In late 1995, the NDP government introduced a new regulation that required all polluting beehive burners near B.C. communities to shut down by December 31, 1997.
Since that date the government has given repeated extensions to the companies operating beehive burners, most recently with an amendment to the regulation made in July 2000 that permits 22 burners to keep polluting (Also, the Tax Shift Pilot Project announced on July 17, although ostensibly aimed at a complete phase-out of burners, in effect gives the polluters anther 4 years to get rid of them.!)
This backtracking not only creates prolonged risk of the increased number of premature deaths in B.C., it also puts the responsible timber companies who shut their burners down at a competitive disadvantage against their rivals who have dragged their heels in failing to comply with the old law, while lobbying successfully to have the law changed.
These days, on behalf of three residents of the Bulkley Valley, Sierra Legal is appealing permits for three beehive woodwaste burners that produce particulate pollution known to be harmful to human health. Before the Environmental Appeal Board, Tim Howard, a Sierra Legal lawyer, assisted by Dr. Amir Attaran, argues that the permits should be revoked because of the burners negative health effects.

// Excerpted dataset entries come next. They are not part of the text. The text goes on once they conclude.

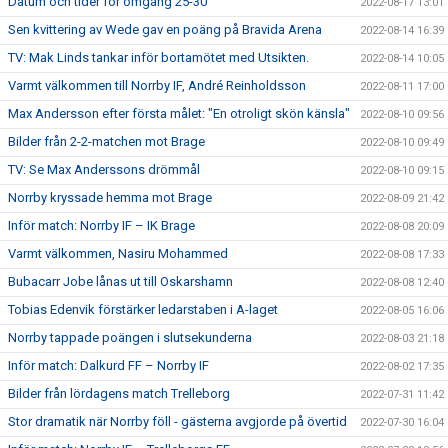
Datum och tider för omgång 25-30
2022-08-17 13:01
Sen kvittering av Wede gav en poäng på Bravida Arena
2022-08-14 16:39
TV: Mak Linds tankar inför bortamötet med Utsikten.
2022-08-14 10:05
Varmt välkommen till Norrby IF, André Reinholdsson
2022-08-11 17:00
Max Andersson efter första målet: "En otroligt skön känsla"
2022-08-10 09:56
Bilder från 2-2-matchen mot Brage
2022-08-10 09:49
TV: Se Max Anderssons drömmål
2022-08-10 09:15
Norrby kryssade hemma mot Brage
2022-08-09 21:42
Inför match: Norrby IF – IK Brage
2022-08-08 20:09
Varmt välkommen, Nasiru Mohammed
2022-08-08 17:33
Bubacarr Jobe lånas ut till Oskarshamn
2022-08-08 12:40
Tobias Edenvik förstärker ledarstaben i A-laget
2022-08-05 16:06
Norrby tappade poängen i slutsekunderna
2022-08-03 21:18
Inför match: Dalkurd FF – Norrby IF
2022-08-02 17:35
Bilder från lördagens match Trelleborg
2022-07-31 11:42
Stor dramatik när Norrby föll - gästerna avgjorde på övertid
2022-07-30 16:04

They also argue, for the first time in legal history, that because the pollution has a greater effect on both young and elderly people, it is discriminatory, and contravenes Canadas Charter of Rights and Freedoms!
Thirty members of the public rallied in support of revoking the permits on the first day of the hearing.
If successful, the appeal in the Bulkley Valley case could stand as a precedent for the shut down of not only the three burners in question, but also more than 20 burners across the province, much earlier than the Ministrys deadline of December 31, 2004 and thus save huge costs in lives, health and money.